**WHAT THE TASK REQUIRES**
Scan the entries below and give the number of lines containing "height", with no accompanying words.
───── THE RECORDS
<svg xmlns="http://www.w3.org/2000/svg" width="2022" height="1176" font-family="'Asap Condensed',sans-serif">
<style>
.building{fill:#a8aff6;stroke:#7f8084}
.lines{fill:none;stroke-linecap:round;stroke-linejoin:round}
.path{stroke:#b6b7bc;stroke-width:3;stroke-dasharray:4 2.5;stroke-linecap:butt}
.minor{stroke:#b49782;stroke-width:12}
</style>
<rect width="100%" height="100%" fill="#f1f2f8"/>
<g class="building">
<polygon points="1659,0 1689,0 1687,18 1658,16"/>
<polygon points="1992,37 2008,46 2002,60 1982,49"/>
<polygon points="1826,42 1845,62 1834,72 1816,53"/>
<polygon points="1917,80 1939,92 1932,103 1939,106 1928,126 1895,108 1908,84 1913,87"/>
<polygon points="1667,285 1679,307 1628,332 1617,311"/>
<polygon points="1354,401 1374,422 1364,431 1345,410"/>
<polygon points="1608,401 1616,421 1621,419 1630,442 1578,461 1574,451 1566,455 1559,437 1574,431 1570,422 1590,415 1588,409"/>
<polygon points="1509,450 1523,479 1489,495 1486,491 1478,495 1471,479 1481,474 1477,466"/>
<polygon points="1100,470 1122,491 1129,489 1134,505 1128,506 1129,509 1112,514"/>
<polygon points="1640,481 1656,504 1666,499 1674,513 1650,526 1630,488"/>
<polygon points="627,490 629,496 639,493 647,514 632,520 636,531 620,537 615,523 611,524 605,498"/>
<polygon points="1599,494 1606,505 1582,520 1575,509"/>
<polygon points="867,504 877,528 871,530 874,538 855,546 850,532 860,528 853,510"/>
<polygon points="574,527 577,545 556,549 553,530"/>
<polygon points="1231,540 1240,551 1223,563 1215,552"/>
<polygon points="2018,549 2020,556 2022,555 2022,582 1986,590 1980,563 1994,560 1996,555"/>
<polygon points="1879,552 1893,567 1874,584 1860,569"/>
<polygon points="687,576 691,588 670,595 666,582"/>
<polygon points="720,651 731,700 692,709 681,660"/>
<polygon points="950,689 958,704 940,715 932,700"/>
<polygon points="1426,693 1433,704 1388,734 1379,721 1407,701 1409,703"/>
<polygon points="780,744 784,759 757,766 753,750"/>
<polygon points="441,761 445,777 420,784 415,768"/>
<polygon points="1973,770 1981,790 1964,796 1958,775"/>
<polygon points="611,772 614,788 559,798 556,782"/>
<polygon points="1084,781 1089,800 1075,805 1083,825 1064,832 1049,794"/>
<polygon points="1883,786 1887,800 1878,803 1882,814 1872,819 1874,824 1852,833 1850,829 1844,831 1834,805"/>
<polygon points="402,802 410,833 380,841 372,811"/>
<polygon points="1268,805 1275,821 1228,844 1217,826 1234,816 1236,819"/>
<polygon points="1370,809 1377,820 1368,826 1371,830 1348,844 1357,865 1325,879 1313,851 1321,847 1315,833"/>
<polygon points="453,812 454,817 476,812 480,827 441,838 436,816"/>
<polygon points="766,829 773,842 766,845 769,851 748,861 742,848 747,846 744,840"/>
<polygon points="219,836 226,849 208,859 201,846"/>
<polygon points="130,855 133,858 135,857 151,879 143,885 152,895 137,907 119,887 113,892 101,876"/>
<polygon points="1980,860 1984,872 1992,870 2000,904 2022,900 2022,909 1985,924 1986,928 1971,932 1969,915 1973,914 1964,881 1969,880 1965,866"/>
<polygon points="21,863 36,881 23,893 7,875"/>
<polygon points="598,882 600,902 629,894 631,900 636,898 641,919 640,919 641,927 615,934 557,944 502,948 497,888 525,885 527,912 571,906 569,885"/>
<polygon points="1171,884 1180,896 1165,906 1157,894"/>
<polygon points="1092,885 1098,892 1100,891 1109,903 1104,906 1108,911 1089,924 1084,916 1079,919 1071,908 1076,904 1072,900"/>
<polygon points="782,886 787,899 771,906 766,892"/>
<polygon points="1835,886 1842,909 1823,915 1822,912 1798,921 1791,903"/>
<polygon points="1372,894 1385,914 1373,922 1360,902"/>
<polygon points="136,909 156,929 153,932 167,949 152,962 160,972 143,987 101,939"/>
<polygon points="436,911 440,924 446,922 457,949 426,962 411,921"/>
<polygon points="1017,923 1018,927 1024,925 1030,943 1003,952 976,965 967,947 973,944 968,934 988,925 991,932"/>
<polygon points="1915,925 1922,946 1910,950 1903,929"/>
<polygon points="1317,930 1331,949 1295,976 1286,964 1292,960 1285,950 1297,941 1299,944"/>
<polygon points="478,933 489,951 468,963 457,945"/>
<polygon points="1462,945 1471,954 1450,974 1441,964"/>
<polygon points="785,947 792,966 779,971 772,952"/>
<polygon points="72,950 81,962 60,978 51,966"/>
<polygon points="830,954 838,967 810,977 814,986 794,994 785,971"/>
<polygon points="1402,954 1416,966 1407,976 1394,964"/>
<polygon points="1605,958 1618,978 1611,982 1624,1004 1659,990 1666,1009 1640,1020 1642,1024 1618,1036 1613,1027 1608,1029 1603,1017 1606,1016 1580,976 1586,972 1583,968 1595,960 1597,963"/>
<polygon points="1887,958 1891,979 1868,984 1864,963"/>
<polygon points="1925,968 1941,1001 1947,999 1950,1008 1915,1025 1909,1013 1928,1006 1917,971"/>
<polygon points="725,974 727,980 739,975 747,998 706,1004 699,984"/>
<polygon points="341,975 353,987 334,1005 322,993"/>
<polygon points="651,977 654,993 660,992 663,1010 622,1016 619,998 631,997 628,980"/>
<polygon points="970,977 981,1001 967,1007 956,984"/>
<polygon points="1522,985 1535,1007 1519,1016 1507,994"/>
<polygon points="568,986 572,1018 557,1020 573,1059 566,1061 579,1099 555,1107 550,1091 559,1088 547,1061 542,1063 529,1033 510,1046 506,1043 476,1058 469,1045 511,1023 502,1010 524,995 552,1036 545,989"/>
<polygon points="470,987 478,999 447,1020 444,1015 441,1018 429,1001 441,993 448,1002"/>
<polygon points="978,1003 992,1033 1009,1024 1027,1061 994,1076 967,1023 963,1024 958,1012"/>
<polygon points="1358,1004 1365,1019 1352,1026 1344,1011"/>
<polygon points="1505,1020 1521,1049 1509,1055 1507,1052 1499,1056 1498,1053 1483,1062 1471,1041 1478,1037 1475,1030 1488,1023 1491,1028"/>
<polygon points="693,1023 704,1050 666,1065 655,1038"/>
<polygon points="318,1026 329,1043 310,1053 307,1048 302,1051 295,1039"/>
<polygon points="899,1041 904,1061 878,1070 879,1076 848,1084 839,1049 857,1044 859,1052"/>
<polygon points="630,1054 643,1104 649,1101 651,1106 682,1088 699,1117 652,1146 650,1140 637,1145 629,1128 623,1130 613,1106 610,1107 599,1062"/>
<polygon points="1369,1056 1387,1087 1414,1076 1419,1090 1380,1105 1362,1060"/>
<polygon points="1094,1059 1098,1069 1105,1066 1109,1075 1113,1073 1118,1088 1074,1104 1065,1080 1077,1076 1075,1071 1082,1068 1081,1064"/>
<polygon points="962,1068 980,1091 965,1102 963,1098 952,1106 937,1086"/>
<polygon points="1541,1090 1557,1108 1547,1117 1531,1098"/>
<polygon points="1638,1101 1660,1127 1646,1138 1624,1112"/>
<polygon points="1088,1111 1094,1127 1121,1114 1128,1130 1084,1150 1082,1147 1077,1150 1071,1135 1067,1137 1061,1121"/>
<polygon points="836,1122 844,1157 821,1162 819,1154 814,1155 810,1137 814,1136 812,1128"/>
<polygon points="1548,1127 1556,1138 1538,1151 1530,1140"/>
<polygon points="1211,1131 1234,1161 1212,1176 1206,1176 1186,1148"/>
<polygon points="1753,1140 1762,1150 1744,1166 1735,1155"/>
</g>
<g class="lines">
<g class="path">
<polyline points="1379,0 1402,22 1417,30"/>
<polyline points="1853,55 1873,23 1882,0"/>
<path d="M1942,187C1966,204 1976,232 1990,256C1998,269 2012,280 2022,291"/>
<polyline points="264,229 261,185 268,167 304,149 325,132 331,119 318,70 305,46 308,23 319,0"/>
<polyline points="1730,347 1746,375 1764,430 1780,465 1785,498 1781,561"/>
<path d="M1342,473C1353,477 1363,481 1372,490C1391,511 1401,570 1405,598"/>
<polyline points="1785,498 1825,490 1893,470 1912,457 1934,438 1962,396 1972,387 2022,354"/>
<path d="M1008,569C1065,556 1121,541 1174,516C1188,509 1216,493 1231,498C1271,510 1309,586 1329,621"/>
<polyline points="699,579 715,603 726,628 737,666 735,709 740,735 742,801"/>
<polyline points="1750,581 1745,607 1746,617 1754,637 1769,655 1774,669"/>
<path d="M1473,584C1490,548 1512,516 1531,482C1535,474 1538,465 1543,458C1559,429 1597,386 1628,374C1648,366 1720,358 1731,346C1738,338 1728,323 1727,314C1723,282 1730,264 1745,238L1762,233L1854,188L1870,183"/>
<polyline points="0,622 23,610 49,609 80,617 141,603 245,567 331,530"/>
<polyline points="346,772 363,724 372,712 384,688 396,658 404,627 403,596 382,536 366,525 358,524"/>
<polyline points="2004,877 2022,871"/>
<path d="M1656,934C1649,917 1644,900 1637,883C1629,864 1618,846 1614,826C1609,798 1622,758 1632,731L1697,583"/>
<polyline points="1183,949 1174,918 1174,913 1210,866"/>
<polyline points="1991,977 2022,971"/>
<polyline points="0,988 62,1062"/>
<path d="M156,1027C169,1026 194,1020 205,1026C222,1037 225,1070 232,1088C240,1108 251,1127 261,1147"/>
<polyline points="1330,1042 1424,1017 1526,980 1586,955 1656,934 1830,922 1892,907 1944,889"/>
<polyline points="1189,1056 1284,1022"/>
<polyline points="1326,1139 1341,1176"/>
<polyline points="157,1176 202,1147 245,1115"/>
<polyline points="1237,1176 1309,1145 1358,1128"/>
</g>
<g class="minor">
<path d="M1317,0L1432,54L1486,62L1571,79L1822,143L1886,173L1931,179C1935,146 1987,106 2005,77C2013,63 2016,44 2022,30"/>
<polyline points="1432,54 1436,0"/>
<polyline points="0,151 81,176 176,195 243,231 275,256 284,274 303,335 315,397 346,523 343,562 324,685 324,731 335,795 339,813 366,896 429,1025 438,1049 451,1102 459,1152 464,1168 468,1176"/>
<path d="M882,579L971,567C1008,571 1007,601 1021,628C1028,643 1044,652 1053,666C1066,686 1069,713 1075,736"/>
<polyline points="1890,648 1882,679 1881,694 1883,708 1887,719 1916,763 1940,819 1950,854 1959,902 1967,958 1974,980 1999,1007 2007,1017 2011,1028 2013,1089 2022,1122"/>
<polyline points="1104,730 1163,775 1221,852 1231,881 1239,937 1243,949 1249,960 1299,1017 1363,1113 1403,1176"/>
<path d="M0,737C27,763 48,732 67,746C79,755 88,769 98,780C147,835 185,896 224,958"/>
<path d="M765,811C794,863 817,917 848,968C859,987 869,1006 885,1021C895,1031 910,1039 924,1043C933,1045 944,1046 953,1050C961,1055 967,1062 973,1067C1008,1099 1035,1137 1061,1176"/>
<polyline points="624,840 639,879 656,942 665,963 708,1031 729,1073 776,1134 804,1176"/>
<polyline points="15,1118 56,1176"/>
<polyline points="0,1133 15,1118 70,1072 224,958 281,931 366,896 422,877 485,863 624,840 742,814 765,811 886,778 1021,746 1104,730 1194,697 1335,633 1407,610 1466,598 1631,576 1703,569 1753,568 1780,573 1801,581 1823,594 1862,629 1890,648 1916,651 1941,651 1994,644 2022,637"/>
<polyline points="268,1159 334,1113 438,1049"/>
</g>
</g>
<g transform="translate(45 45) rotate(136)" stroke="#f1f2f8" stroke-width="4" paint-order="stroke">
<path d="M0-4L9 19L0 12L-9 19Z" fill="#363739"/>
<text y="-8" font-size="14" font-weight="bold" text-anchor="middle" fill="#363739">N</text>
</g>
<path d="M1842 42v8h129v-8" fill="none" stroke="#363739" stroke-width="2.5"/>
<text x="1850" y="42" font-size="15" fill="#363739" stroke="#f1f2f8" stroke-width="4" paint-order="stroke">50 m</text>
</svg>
──────────
**TASK OUTPUT**
2